* **TASK DIRECTIONS**
Render the lines below as a Markdown table with two columns, Row for the row number and Line for the line itself, skipping any blank lines. Leave the pictures out of the answer.

* **DATA IN THIS EXERCISE**

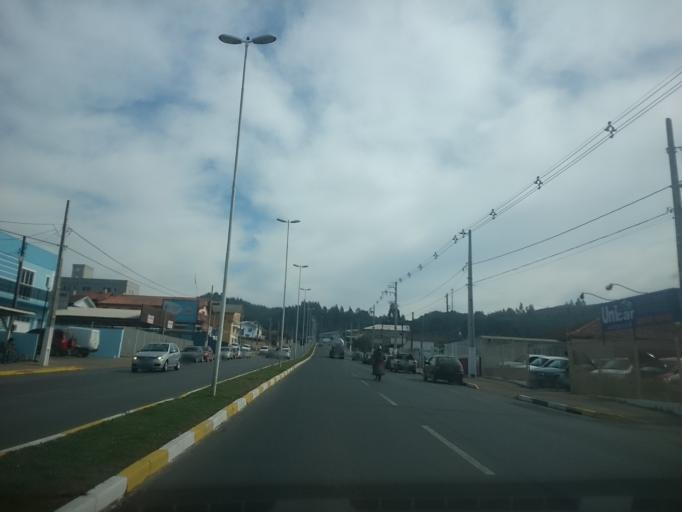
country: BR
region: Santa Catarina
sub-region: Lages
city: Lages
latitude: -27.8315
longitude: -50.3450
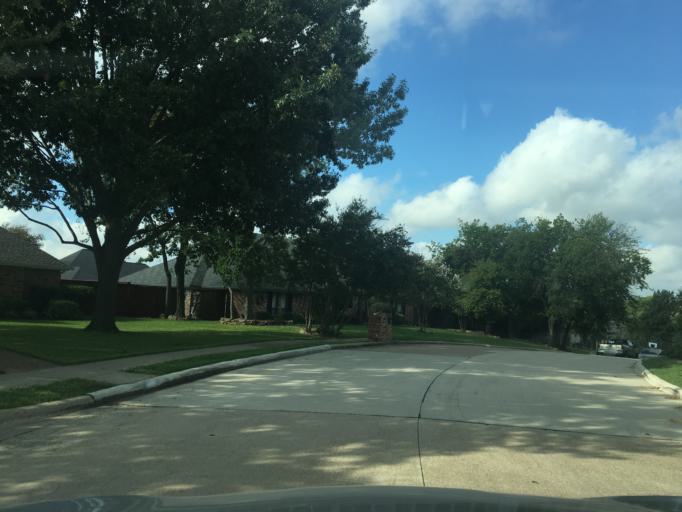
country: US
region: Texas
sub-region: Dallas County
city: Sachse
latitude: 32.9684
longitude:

* **EXERCISE RESULT**
| Row | Line |
|---|---|
| 1 | country: BR |
| 2 | region: Santa Catarina |
| 3 | sub-region: Lages |
| 4 | city: Lages |
| 5 | latitude: -27.8315 |
| 6 | longitude: -50.3450 |
| 7 | country: US |
| 8 | region: Texas |
| 9 | sub-region: Dallas County |
| 10 | city: Sachse |
| 11 | latitude: 32.9684 |
| 12 | longitude: |